My understanding of the air controls on the 91 are thus. The left control is indeed the 'shotgun' control and if you open and close it while watching an ember in it's path, you will see it glow brighter as you open the control confirming that. I use that on startup or reload (and when burning down coals) to get it going good but have discovered that it gets clogged with ashes easily. I took a little mirror on the end of a rod (mechanics / dental) and could see the holes blocked and it doesn't take much to clear them up with a small brush. The control on the right is not only your air wash but is the 'primary' control as this is the way air is fed to the fire. It happens that the path it takes is over the window, hence the name 'air wash' control. Not sure of the exact path yet but the air is chambered around the firebox somehow so that it is preheated before it hits the glass. Keep in mind though that it is not just for 'glass wash' but your main air supply so this is how you control your fire. Leaving it wide open all the time is probably using more fuel than necessary.
I'll report back when I get the gasket replaced but yours is a new stove and shouldn't have gasket issues.
Boozie said:Woodpile, what is that thermostat you have as your Avatar? Was that on your stove when you got it?
WoodpileOCD said:That is a thermometer that inserts right next to the bypass handle and the probe sits just above the cat combustor. It's a standard Condar catalytic thermometer one that you can pick up lots of places for about $25-30
You should have a little 1/4" hole to the right of your BP handle to insert a cat therm and I would highly recommend one.

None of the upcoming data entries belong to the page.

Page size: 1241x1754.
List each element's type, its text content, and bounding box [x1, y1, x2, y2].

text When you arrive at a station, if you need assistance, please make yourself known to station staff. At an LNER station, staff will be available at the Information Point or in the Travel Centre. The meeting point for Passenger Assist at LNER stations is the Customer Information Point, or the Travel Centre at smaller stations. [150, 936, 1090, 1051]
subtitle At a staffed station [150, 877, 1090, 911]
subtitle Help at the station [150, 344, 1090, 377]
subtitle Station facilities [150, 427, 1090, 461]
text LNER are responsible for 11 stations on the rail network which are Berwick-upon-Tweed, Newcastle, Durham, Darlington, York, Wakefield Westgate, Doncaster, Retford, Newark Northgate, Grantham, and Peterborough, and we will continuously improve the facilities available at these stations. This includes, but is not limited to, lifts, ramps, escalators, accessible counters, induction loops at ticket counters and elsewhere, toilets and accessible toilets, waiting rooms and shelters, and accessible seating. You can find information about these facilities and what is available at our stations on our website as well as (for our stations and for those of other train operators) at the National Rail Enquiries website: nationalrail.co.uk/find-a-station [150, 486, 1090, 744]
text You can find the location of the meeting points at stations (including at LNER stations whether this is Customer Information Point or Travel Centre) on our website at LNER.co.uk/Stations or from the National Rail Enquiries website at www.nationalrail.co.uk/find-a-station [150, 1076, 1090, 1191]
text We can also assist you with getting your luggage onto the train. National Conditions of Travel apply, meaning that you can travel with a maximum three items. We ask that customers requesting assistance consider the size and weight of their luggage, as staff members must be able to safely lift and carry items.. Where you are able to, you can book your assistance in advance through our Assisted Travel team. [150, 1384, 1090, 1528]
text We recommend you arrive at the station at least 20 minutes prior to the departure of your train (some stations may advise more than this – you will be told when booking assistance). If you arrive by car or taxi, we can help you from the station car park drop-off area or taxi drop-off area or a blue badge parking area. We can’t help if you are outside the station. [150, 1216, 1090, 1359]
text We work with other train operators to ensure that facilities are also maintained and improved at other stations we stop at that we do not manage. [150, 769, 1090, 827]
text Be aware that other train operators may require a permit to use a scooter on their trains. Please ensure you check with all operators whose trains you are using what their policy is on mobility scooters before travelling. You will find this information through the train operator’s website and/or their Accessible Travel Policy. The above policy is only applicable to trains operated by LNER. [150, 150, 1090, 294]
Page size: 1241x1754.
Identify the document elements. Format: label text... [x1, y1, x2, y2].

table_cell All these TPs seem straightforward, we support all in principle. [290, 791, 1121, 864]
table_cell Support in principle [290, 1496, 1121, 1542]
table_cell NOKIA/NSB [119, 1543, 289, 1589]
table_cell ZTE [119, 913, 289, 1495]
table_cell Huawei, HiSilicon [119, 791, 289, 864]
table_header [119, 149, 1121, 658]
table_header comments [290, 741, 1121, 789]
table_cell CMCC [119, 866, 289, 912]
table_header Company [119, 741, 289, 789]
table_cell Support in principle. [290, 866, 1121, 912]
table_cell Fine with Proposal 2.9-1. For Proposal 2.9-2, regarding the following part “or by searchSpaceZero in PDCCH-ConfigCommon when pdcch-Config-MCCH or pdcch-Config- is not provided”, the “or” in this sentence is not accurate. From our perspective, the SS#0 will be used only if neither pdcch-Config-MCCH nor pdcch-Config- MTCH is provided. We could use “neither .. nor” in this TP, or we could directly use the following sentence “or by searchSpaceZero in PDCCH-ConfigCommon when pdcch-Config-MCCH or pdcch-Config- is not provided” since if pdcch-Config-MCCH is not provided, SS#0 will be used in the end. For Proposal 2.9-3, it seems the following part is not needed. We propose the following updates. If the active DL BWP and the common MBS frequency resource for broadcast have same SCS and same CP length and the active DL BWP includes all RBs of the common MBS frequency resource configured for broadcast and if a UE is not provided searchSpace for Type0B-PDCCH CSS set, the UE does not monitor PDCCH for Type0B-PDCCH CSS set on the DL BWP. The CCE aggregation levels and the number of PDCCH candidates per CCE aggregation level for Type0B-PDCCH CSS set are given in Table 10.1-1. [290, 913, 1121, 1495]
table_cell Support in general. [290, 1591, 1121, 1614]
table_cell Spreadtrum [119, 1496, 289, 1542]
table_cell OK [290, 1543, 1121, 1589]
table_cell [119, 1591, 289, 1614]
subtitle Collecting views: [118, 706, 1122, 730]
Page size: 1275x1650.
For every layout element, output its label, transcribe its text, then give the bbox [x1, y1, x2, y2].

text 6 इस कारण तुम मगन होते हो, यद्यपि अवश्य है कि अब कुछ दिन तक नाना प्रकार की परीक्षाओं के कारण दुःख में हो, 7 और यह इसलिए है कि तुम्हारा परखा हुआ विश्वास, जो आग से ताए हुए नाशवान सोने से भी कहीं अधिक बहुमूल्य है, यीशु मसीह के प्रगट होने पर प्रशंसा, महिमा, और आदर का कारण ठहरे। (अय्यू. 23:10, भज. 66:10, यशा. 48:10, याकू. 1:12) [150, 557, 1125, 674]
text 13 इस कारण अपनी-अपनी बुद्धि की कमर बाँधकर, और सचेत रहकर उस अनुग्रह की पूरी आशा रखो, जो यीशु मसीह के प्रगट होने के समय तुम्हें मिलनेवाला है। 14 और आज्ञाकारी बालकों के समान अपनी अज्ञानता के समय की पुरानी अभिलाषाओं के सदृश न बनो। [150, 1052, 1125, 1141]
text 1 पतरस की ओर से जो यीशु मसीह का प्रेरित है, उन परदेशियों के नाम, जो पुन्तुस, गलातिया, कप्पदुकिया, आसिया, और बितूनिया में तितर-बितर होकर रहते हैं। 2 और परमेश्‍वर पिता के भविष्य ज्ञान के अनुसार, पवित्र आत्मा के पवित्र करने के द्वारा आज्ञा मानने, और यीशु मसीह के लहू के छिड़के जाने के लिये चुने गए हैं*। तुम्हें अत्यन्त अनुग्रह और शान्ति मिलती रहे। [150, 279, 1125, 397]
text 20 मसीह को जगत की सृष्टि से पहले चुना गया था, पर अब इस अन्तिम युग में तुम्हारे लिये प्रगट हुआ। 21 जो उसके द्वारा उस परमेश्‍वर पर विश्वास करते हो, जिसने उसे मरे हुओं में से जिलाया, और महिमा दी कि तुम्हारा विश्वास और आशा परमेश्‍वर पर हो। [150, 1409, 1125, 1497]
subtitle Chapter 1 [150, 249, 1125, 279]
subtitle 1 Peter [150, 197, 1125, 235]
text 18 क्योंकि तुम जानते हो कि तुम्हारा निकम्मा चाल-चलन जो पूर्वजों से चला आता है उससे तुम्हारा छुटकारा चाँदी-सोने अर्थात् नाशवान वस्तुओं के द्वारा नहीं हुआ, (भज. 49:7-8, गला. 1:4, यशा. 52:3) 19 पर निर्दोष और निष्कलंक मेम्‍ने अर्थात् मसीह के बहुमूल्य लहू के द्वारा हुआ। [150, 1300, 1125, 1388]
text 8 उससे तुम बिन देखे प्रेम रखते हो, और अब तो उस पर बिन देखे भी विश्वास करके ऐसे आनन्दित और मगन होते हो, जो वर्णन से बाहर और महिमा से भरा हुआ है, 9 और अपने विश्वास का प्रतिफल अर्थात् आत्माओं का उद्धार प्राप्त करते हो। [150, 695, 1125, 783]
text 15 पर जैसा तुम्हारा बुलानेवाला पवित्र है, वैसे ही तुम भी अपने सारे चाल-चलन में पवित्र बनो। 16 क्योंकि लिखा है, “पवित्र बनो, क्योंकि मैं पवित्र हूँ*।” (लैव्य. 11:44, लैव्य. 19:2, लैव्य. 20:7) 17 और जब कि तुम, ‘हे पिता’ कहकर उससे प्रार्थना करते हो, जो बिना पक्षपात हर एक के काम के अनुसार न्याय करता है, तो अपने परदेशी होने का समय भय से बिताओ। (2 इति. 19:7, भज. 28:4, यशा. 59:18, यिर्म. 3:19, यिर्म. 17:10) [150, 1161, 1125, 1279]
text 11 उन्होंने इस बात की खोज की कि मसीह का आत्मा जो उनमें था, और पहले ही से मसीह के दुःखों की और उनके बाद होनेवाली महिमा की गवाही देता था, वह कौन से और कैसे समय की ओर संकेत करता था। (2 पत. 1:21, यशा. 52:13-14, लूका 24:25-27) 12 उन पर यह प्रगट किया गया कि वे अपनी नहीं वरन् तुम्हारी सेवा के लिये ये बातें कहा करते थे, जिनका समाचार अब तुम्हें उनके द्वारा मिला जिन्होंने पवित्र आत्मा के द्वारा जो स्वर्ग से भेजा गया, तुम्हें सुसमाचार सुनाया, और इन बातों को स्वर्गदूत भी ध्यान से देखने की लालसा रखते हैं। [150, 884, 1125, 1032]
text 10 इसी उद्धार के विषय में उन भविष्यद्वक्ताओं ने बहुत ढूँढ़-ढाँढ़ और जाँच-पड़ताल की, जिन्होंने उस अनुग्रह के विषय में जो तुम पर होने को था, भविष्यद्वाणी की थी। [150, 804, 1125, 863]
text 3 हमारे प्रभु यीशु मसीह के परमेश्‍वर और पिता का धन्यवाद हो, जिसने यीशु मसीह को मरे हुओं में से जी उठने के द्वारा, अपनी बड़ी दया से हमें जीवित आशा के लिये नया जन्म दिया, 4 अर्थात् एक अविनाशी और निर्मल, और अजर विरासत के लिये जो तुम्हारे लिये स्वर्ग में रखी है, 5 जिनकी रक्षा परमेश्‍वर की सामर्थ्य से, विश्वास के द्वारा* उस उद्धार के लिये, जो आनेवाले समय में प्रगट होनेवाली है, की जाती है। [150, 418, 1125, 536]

Boozie said:WoodpileOCD said:That is a thermometer that inserts right next to the bypass handle and the probe sits just above the cat combustor. It's a standard Condar catalytic thermometer one that you can pick up lots of places for about $25-30
You should have a little 1/4" hole to the right of your BP handle to insert a cat therm and I would highly recommend one.
My stove came with the Condar catalytic thermometer. The thermometer I'm referring to is the one on your Avatar ..... it is a brown one and goes to 7000 degrees. What is that one?
Now ..... the white one? That is measuring the air coming from the air vents?? Is that right?
My manual says to close the bypass at 600 degrees.